AS TRÊS FONTES DA VIDA
Há três coisas inerentes a nós, seres humanos: nutrição, sexualidade e espiritualidade. São as fontes de nossa existência. Pela nutrição, desenvolvemos e asseguramos a saúde; pela sexualidade, preservamos e multiplicamos a espécie; pela espiritualidade, transcendemos a nós mesmos, relacionando-nos com a natureza, o próximo e Deus.
Sem ingerir alimentos ninguém
vive. De nossos cinco sentidos, o paladar é o primeiro a ser ativado. Ainda na
fase intra-uterina sugamos os nutrientes maternos. Por isso, este é o mais
arraigado dos sentidos. Ao mudar de país, modificamos hábitos, adotamos outro
idioma etc., mas jamais trocamos de paladar. Como a linguagem, ele é fator
primordial de identificação. Na Austrália ou no Alasca, um brasileiro
experimenta indizível prazer ao comer arroz com feijão ou manga e abacaxi.
A comensalidade é o mais humano
de nossos atos. Nenhum outro animal cuida de preparar os alimentos e, em
seguida, sentar em torno da mesa, acompanhado de seus semelhantes. Só nós,
humanos, fazemos do preparo dos alimentos uma arte - a culinária. E um ritual -
estar à mesa e obedecer a determinadas rubricas: talheres, guardanapo, pratos,
travessas... E nada pior do que
comer sozinho.
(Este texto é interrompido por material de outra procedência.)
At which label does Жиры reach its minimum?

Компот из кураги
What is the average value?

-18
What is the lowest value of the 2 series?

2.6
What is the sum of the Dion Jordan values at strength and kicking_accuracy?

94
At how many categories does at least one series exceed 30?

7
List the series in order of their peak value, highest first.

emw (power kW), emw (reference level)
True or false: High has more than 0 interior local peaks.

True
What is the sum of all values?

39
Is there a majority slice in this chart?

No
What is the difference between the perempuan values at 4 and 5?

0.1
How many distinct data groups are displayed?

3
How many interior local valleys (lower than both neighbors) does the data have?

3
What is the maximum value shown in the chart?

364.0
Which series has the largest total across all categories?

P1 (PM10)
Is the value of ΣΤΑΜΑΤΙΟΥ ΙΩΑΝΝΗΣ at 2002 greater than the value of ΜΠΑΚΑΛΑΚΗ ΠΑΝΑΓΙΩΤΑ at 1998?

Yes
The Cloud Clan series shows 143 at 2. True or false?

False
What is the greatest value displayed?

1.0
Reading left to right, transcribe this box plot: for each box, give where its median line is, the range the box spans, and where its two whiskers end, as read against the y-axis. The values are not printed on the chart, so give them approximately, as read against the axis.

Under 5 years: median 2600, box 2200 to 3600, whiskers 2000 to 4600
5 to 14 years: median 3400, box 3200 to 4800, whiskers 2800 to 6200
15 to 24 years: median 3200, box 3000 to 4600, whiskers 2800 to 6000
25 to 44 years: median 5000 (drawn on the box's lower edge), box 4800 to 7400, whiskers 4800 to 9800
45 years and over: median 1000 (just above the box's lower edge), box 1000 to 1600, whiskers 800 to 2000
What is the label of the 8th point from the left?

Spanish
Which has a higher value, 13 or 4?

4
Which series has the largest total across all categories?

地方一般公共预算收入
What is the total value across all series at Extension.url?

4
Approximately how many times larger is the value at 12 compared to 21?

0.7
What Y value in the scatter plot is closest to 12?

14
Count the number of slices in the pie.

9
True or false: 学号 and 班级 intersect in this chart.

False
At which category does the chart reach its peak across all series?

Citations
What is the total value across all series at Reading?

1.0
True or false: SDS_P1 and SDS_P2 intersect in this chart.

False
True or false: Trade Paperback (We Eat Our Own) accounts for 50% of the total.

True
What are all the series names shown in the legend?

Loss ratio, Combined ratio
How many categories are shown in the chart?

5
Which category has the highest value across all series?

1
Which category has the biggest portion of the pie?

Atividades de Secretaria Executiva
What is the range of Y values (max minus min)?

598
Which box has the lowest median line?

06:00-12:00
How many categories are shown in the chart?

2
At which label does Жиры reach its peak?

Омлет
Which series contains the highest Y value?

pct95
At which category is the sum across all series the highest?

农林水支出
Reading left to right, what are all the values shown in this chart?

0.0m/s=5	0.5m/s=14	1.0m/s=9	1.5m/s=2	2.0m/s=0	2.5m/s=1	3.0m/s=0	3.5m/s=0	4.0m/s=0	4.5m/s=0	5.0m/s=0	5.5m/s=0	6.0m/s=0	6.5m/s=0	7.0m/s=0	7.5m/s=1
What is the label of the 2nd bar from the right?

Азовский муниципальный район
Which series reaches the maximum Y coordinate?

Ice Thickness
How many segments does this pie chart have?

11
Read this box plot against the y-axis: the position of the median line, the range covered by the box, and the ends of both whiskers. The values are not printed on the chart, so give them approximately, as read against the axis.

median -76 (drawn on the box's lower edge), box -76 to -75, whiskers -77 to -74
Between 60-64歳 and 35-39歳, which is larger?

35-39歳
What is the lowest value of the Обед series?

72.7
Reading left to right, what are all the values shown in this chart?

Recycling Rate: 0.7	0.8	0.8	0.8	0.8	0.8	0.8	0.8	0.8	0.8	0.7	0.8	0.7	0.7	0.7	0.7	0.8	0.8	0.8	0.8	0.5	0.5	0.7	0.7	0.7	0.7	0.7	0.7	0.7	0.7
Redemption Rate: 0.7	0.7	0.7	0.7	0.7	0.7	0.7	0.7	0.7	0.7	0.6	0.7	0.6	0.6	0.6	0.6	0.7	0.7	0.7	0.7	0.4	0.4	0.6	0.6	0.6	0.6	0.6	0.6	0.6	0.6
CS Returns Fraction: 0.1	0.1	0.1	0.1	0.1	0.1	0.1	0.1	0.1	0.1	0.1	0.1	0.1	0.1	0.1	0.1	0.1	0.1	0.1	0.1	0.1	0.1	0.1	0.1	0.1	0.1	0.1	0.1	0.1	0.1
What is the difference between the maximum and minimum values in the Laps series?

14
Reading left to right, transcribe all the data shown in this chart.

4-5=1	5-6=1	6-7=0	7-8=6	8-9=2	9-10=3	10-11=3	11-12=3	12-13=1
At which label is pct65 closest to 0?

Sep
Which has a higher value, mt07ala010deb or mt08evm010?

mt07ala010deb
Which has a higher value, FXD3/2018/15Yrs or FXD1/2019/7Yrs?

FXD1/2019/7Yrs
Comer é comungar, partilhar. É uma ação ressurrecional. A carne
que nos alimenta é um animal que morreu para nos dar vida, assim como a salada,
um vegetal, ou o arroz e feijão, cereais... A vida é sempre reciclável. E em
torno da mesa eu dou ao outro algo de mim mesmo. Ele se "alimenta" do meu ser,
assim como eu do dele.
A sexualidade pode ser sublimada, reprimida, mas nunca ignorada. É o reflexo da idade que a vida tem: cerca de 3,5 bilhões de anos. É ela que assegura a cadeia geracional que veio se aperfeiçoando desde os trilobitas até o ser humano. É a mais significativa manifestação de que a vida é um fenômeno intrinsecamente comunitário.
A libido, como ensinou Freud, pode ser canalizada, mas não descartada. Nem Jesus deixou de ter pulsão sexual. A questão é saber em que nível se manifesta a nossa sexualidade, como porno, eros, filia ou ágape. Como porno (donde pornografia) o meu prazer é a sua degradação; como eros (donde erotismo) o meu prazer é também o seu; como filia (donde filia + sofia = amizade à sabedoria, filosofia), o prazer reside na amizade, na cumplicidade; como ágape, nossos prazeres culminam na felicidade, na comunhão espiritual entre dois seres que se amam.
Graças à ciência moderna, a sexualidade não está mais atrelada à procriação, o que permite que exista como sacramento amoroso, de interação física da comunhão espiritual. O inverso, porém, é perverso: a sexualidade como mero prazer físico, imediato, sem mediação da subjetividade.
Espiritualidade é a janela de nossa vocação à transcendência. Podemos canalizá-la para o consumismo, o mercado, o poder, escolhendo o dinheiro no lugar de Deus (Mateus 6, 24), mas ela está sempre presente, pois é o que imprime sentido à nossa subjetividade e, portanto, à existência. Portanto, ela precede a experiência religiosa, assim como o amor antecipa e fundamenta a instituição familiar. É bom lembrar: Deus não tem religião.
É a vida espiritual que nos
induz à comunhão com Deus, reativando a nossa potencialidade amorosa. O caminho
mais curto não é ser amoroso com o próximo para, em seguida, amar a Deus. Ao
contrário, invadidos pelo amor de Deus transbordamos amor na direção do próximo
duas vias. A mais em voga é a que imagina que Deus é alcançável pela escalada de
nossas virtudes morais.
Quanto mais puros e santos, mais próximos estamos de Deus. A via evangélica
adota a direção contrária. Deus é amor e é irremediavelmente apaixonado por cada
um de nós. Nenhum pecado faz com que ele se afaste de nós e deixe de nos amar.
Portanto, basta-nos abrir o coração ao amor divino.
É como a relação de um casal: o
homem sente-se tão amado e ama tanto a sua mulher que não consegue deixar de ser
fiel. Assim é a relação com Deus. Em respeito à nossa liberdade, ele espera
apenas que decidamos nos abrir mais ou menos ao seu amor, que é terno. E o
método mais fácil a essa abertura é a oração, em especial a meditação, que nos
permite descobrir Deus no âmago de
nosso ser, e o serviço aos mais pobres, sacramentos vivos da presença de Cristo.